Most failed reelection bids do come down to the economy, it seems. President George H.W. Bush was the last president who failed to secure a second term and the economy was coming out of recession during his reelection bid in 1992. Several other one-term presidents could similarly point to economic troubles. The Great Depression did in President Herbert Hoover. (Unemployment was above 20 percent at election time.) Republican Gerald Ford failed to win reelection in 1976, and Democrat Jimmy Carter followed suit four years later due to low economic growth and high inflation. (President Ford also was hindered by his pardon of disgraced President Richard Nixon.)
An exception to the economic rule: William Howard Taft, who served between 1909 and 1913. He failed to secure a second term when former president Teddy Roosevelt ran as a third-party candidate. Roosevelt had supported Taft’s initial election and the split in the Republican party allowed Democrat Woodrow Wilson to prevail.

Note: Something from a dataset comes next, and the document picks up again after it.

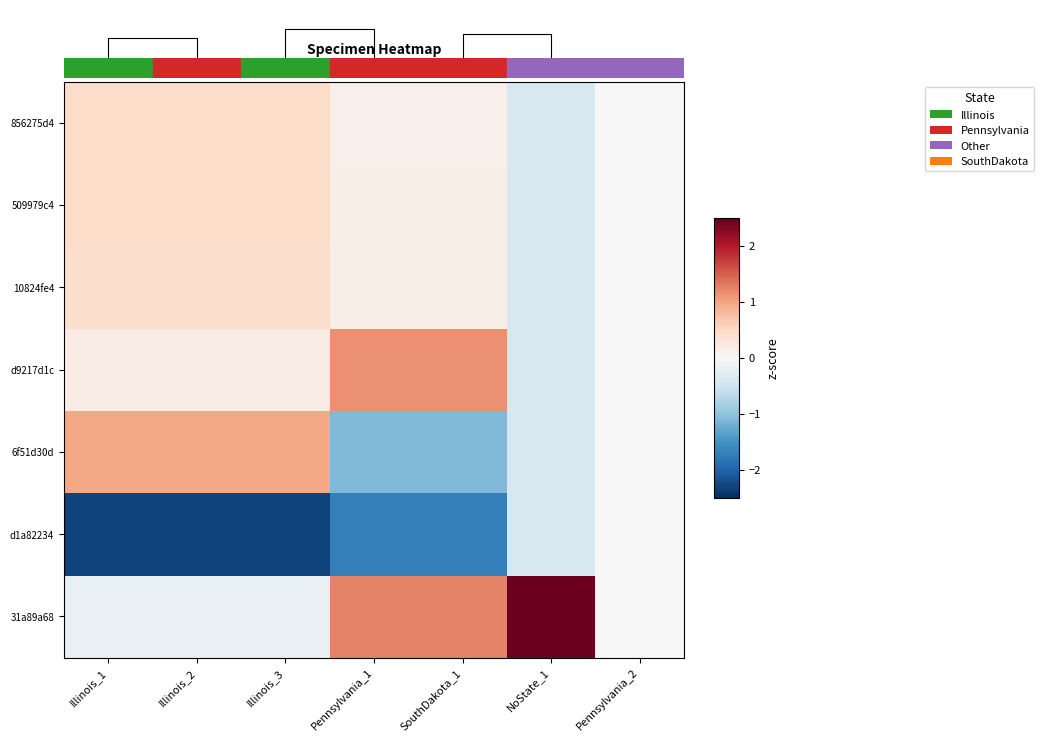

What is the greatest value displayed?

2.4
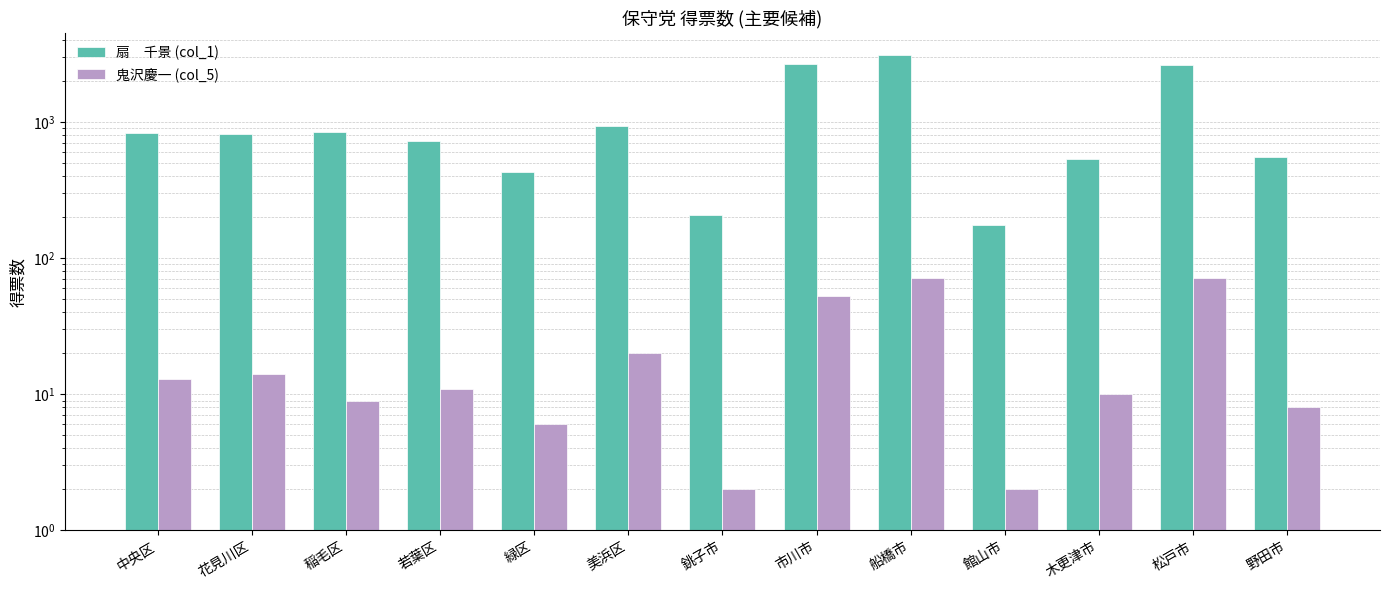

Are the bars grouped side by side (vs. stacked)?

Yes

If the economy continues to decline, or has trouble recovering, can the country expect a Joe Biden victory in November?
Not so fast.
As NPR warned readers earlier this year, we should take all election projections with a grain of salt. One reason is that incumbents are notoriously resilient. For example: President Harry Truman’s approval rating was at 36 percent in the spring of his reelection year, and he won. President Richard Nixon’s approval rating was at 50 percent in December 1971, but he got 60 percent of the popular vote a year later.
Moreover, as NPR concluded and as we can all attest in a year that has been thus far been tumultuous and challenging, “No one knows what else will happen in 2020 that will affect and perhaps determine the November outcome.”